◆ Task statement
Please restate all of the records word for word, setting the pictures aside.

◆ Given records

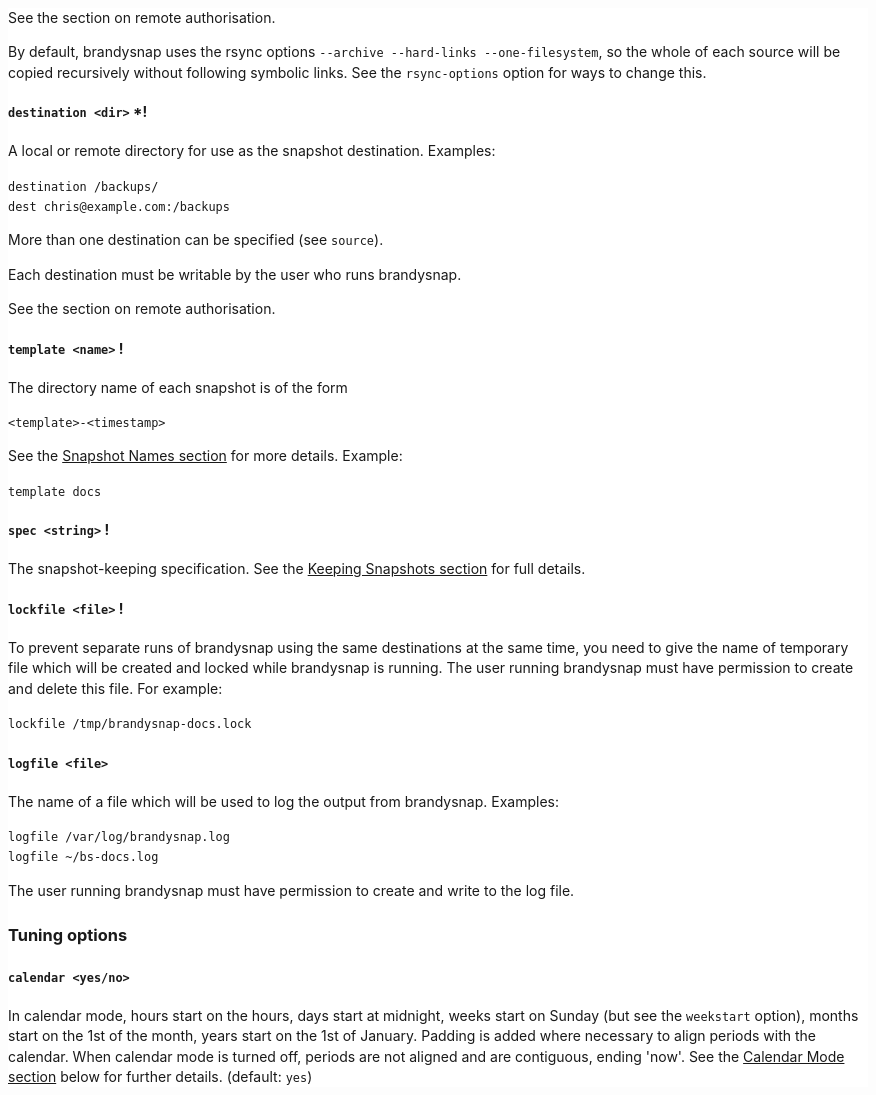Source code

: See the section on remote authorisation.

By default, brandysnap uses the rsync options `--archive --hard-links --one-filesystem`, so the whole of each source will be copied recursively without following symbolic links.  See the `rsync-options` option for ways to change this.

#### `destination <dir>` *!
A local or remote directory for use as the snapshot destination.  Examples:

	destination /backups/
	dest chris@example.com:/backups

More than one destination can be specified (see `source`).  

Each destination must be writable by the user who runs brandysnap.

See the section on remote authorisation.

#### `template <name>` !
The directory name of each snapshot is of the form

	<template>-<timestamp>

See the [Snapshot Names section](#snapshotNames) for more details.
Example:

	template docs

#### `spec <string>` !   
The snapshot-keeping specification.  See the [Keeping Snapshots section](#keepingSnapshots) for full details.

#### `lockfile <file>` !
To prevent separate runs of brandysnap using the same destinations at the same time, you need to give 
the name of temporary file which will be created and locked while brandysnap is running.
The user running brandysnap must have permission to create and delete this file.  For example:

	lockfile /tmp/brandysnap-docs.lock

#### `logfile <file>`
The name of a file which will be used to log the output from brandysnap.  Examples:

	logfile /var/log/brandysnap.log
	logfile ~/bs-docs.log

The user running brandysnap must have permission to create and write to the log file.

### Tuning options

#### `calendar <yes/no>`
In calendar mode, hours start on the hours, days start at midnight, weeks start on Sunday (but see the `weekstart` option), months start on the 1st of the month, years start on the 1st of January.  Padding is added where necessary to align periods with the calendar.  When calendar mode is turned off, periods are not aligned and are contiguous, ending 'now'.  See the [Calendar Mode section](#calendarMode) below for further details.  (default: `yes`)
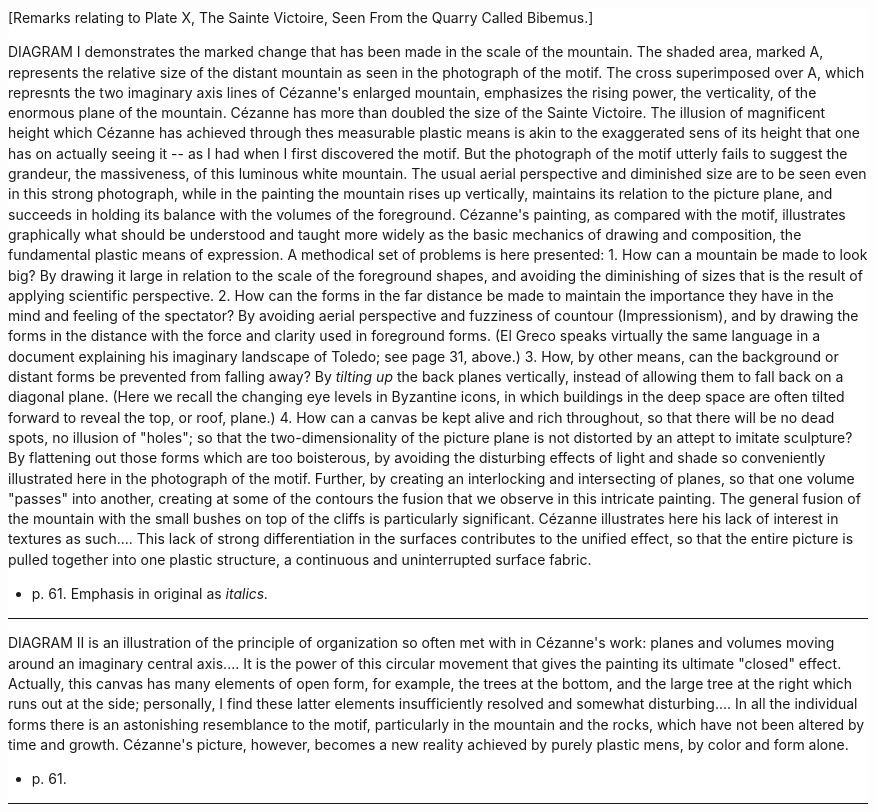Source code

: [Remarks relating to Plate X, The Sainte Victoire, Seen From the Quarry Called Bibemus.]

DIAGRAM I demonstrates the marked change that has been made in the scale of the mountain.  The shaded area, marked A, represents the relative size
of the distant mountain as seen in the photograph of the motif.  The cross superimposed over A, which represnts the two imaginary axis lines of
Cézanne's enlarged mountain, emphasizes the rising power, the verticality, of the enormous plane of the mountain.  Cézanne has more than doubled the
size of the Sainte Victoire.  The illusion of magnificent height which Cézanne has achieved through thes measurable plastic means is akin to the
exaggerated sens of its height that one has on actually seeing it -- as I had when I first discovered the motif.  But the photograph of the motif
utterly fails to suggest the grandeur, the massiveness, of this luminous white mountain.  The usual aerial perspective and diminished size are to be
seen even in this strong photograph, while in the painting the mountain rises up vertically, maintains its relation to the picture plane, and succeeds
in holding its balance with the volumes of the foreground.
Cézanne's painting, as compared with the motif, illustrates graphically what should be understood and taught more widely as the basic mechanics of
drawing and composition, the fundamental plastic means of expression.  A methodical set of problems is here presented: 1. How can a mountain be made
to look big?  By drawing it large in relation to the scale of the foreground shapes, and avoiding the diminishing of sizes that is the result of
applying scientific perspective.  2.  How can the forms in the far distance be made to maintain the importance they have in the mind and feeling of
the spectator?  By avoiding aerial perspective and fuzziness of countour (Impressionism), and by drawing the forms in the distance with the force and
clarity used in foreground forms.  (El Greco speaks virtually the same language in a document explaining his imaginary landscape of Toledo; see page
31, above.)  3. How, by other means, can the background or distant forms be prevented from falling away?  By *tilting up* the back planes vertically,
instead of allowing them to fall back on a diagonal plane.  (Here we recall the changing eye levels in Byzantine icons, in which buildings in the
deep space are often tilted forward to reveal the top, or roof, plane.)  4. How can a canvas be kept alive and rich throughout, so that there will be
no dead spots, no illusion of "holes"; so that the two-dimensionality of the picture plane is not distorted by an attept to imitate sculpture?  By
flattening out those forms which are too boisterous, by avoiding the disturbing effects of light and shade so conveniently illustrated here in the
photograph of the motif.  Further, by creating an interlocking and intersecting of planes, so that one volume "passes" into another, creating at
some of the contours the fusion that we observe in this intricate painting.  The general fusion of the mountain with the small bushes on top of the
cliffs is particularly significant.
Cézanne illustrates here his lack of interest in textures as such....  This lack of strong differentiation in the surfaces contributes to the unified
effect, so that the entire picture is pulled together into one plastic structure, a continuous and uninterrupted surface fabric.
- p. 61.  Emphasis in original as *italics.*
---------

DIAGRAM II is an illustration of the principle of organization so often met with in Cézanne's work: planes and volumes moving around an imaginary
central axis....  It is the power of this circular movement that gives the painting its ultimate "closed" effect.  Actually, this canvas has many
elements of open form, for example, the trees at the bottom, and the large tree at the right which runs out at the side; personally, I find these
latter elements insufficiently resolved and somewhat disturbing....  In all the individual forms there is an astonishing resemblance to the motif,
particularly in the mountain and the rocks, which have not been altered by time and growth.  Cézanne's picture, however, becomes a new reality
achieved by purely plastic mens, by color and form alone.
- p. 61.
---------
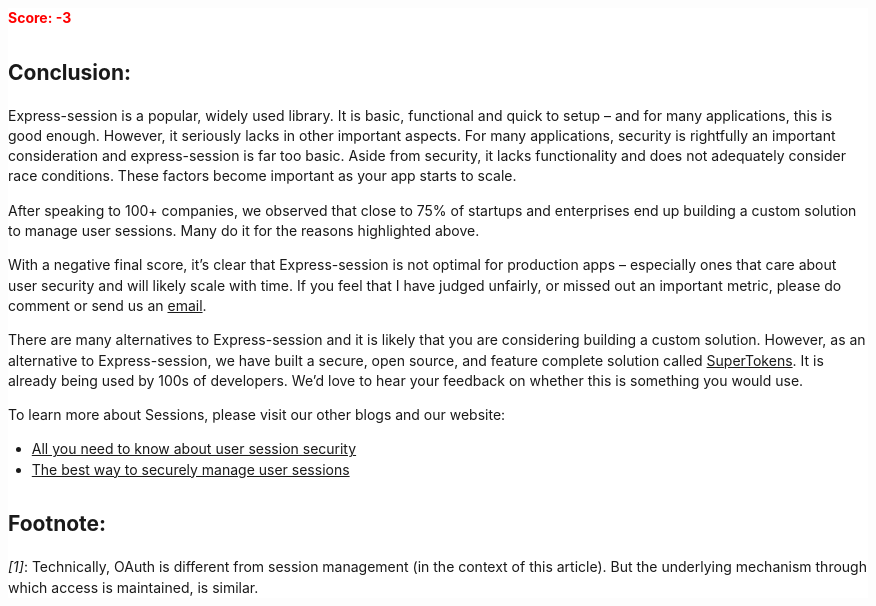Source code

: <span style="color: red;">**Score: -3**</span>

## Conclusion:

Express-session is a popular, widely used library. It is basic, functional and quick to setup – and for many applications, this is good enough. However, it seriously lacks in other important aspects. For many applications, security is rightfully an important consideration and express-session is far too basic. Aside from security, it lacks functionality and does not adequately consider race conditions. These factors become important as your app starts to scale.

After speaking to 100+ companies, we observed that close to 75% of startups and enterprises end up building a custom solution to manage user sessions. Many do it for the reasons highlighted above.


With a negative final score, it’s clear that Express-session is not optimal for production apps – especially ones that care about user security and will likely scale with time. If you feel that I have judged unfairly, or missed out an important metric, please do comment or send us an [email](mailto:support@supertokens.com).

There are many alternatives to Express-session and it is likely that you are considering building a custom solution. However, as an alternative to Express-session, we have built a secure, open source, and feature complete solution called [SuperTokens](https://supertokens.com/). It is already being used by 100s of developers. We’d love to hear your feedback on whether this is something you would use.


To learn more about Sessions, please visit our other blogs and our website:

- [All you need to know about user session security](/blog/all-you-need-to-know-about-user-session-security)
- [The best way to securely manage user sessions](/blog/the-best-way-to-securely-manage-user-sessions)


## Footnote:

*[1]*: Technically, OAuth is different from session management (in the context of this article). But the underlying mechanism through which access is maintained, is similar.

◆ Exercise solution
Source code

: See the section on remote authorisation.

By default, brandysnap uses the rsync options `--archive --hard-links --one-filesystem`, so the whole of each source will be copied recursively without following symbolic links.  See the `rsync-options` option for ways to change this.

#### `destination <dir>` *!
A local or remote directory for use as the snapshot destination.  Examples:

	destination /backups/
	dest chris@example.com:/backups

More than one destination can be specified (see `source`).  

Each destination must be writable by the user who runs brandysnap.

See the section on remote authorisation.

#### `template <name>` !
The directory name of each snapshot is of the form

	<template>-<timestamp>

See the [Snapshot Names section](#snapshotNames) for more details.
Example:

	template docs

#### `spec <string>` !   
The snapshot-keeping specification.  See the [Keeping Snapshots section](#keepingSnapshots) for full details.

#### `lockfile <file>` !
To prevent separate runs of brandysnap using the same destinations at the same time, you need to give 
the name of temporary file which will be created and locked while brandysnap is running.
The user running brandysnap must have permission to create and delete this file.  For example:

	lockfile /tmp/brandysnap-docs.lock

#### `logfile <file>`
The name of a file which will be used to log the output from brandysnap.  Examples:

	logfile /var/log/brandysnap.log
	logfile ~/bs-docs.log

The user running brandysnap must have permission to create and write to the log file.

### Tuning options

#### `calendar <yes/no>`
In calendar mode, hours start on the hours, days start at midnight, weeks start on Sunday (but see the `weekstart` option), months start on the 1st of the month, years start on the 1st of January.  Padding is added where necessary to align periods with the calendar.  When calendar mode is turned off, periods are not aligned and are contiguous, ending 'now'.  See the [Calendar Mode section](#calendarMode) below for further details.  (default: `yes`)
Source code

: [Remarks relating to Plate X, The Sainte Victoire, Seen From the Quarry Called Bibemus.]

DIAGRAM I demonstrates the marked change that has been made in the scale of the mountain.  The shaded area, marked A, represents the relative size
of the distant mountain as seen in the photograph of the motif.  The cross superimposed over A, which represnts the two imaginary axis lines of
Cézanne's enlarged mountain, emphasizes the rising power, the verticality, of the enormous plane of the mountain.  Cézanne has more than doubled the
size of the Sainte Victoire.  The illusion of magnificent height which Cézanne has achieved through thes measurable plastic means is akin to the
exaggerated sens of its height that one has on actually seeing it -- as I had when I first discovered the motif.  But the photograph of the motif
utterly fails to suggest the grandeur, the massiveness, of this luminous white mountain.  The usual aerial perspective and diminished size are to be
seen even in this strong photograph, while in the painting the mountain rises up vertically, maintains its relation to the picture plane, and succeeds
in holding its balance with the volumes of the foreground.
Cézanne's painting, as compared with the motif, illustrates graphically what should be understood and taught more widely as the basic mechanics of
drawing and composition, the fundamental plastic means of expression.  A methodical set of problems is here presented: 1. How can a mountain be made
to look big?  By drawing it large in relation to the scale of the foreground shapes, and avoiding the diminishing of sizes that is the result of
applying scientific perspective.  2.  How can the forms in the far distance be made to maintain the importance they have in the mind and feeling of
the spectator?  By avoiding aerial perspective and fuzziness of countour (Impressionism), and by drawing the forms in the distance with the force and
clarity used in foreground forms.  (El Greco speaks virtually the same language in a document explaining his imaginary landscape of Toledo; see page
31, above.)  3. How, by other means, can the background or distant forms be prevented from falling away?  By *tilting up* the back planes vertically,
instead of allowing them to fall back on a diagonal plane.  (Here we recall the changing eye levels in Byzantine icons, in which buildings in the
deep space are often tilted forward to reveal the top, or roof, plane.)  4. How can a canvas be kept alive and rich throughout, so that there will be
no dead spots, no illusion of "holes"; so that the two-dimensionality of the picture plane is not distorted by an attept to imitate sculpture?  By
flattening out those forms which are too boisterous, by avoiding the disturbing effects of light and shade so conveniently illustrated here in the
photograph of the motif.  Further, by creating an interlocking and intersecting of planes, so that one volume "passes" into another, creating at
some of the contours the fusion that we observe in this intricate painting.  The general fusion of the mountain with the small bushes on top of the
cliffs is particularly significant.
Cézanne illustrates here his lack of interest in textures as such....  This lack of strong differentiation in the surfaces contributes to the unified
effect, so that the entire picture is pulled together into one plastic structure, a continuous and uninterrupted surface fabric.
- p. 61.  Emphasis in original as *italics.*
---------

DIAGRAM II is an illustration of the principle of organization so often met with in Cézanne's work: planes and volumes moving around an imaginary
central axis....  It is the power of this circular movement that gives the painting its ultimate "closed" effect.  Actually, this canvas has many
elements of open form, for example, the trees at the bottom, and the large tree at the right which runs out at the side; personally, I find these
latter elements insufficiently resolved and somewhat disturbing....  In all the individual forms there is an astonishing resemblance to the motif,
particularly in the mountain and the rocks, which have not been altered by time and growth.  Cézanne's picture, however, becomes a new reality
achieved by purely plastic mens, by color and form alone.
- p. 61.
---------
Source code

: <span style="color: red;">**Score: -3**</span>

## Conclusion:

Express-session is a popular, widely used library. It is basic, functional and quick to setup – and for many applications, this is good enough. However, it seriously lacks in other important aspects. For many applications, security is rightfully an important consideration and express-session is far too basic. Aside from security, it lacks functionality and does not adequately consider race conditions. These factors become important as your app starts to scale.

After speaking to 100+ companies, we observed that close to 75% of startups and enterprises end up building a custom solution to manage user sessions. Many do it for the reasons highlighted above.


With a negative final score, it’s clear that Express-session is not optimal for production apps – especially ones that care about user security and will likely scale with time. If you feel that I have judged unfairly, or missed out an important metric, please do comment or send us an [email](mailto:support@supertokens.com).

There are many alternatives to Express-session and it is likely that you are considering building a custom solution. However, as an alternative to Express-session, we have built a secure, open source, and feature complete solution called [SuperTokens](https://supertokens.com/). It is already being used by 100s of developers. We’d love to hear your feedback on whether this is something you would use.


To learn more about Sessions, please visit our other blogs and our website:

- [All you need to know about user session security](/blog/all-you-need-to-know-about-user-session-security)
- [The best way to securely manage user sessions](/blog/the-best-way-to-securely-manage-user-sessions)


## Footnote:

*[1]*: Technically, OAuth is different from session management (in the context of this article). But the underlying mechanism through which access is maintained, is similar.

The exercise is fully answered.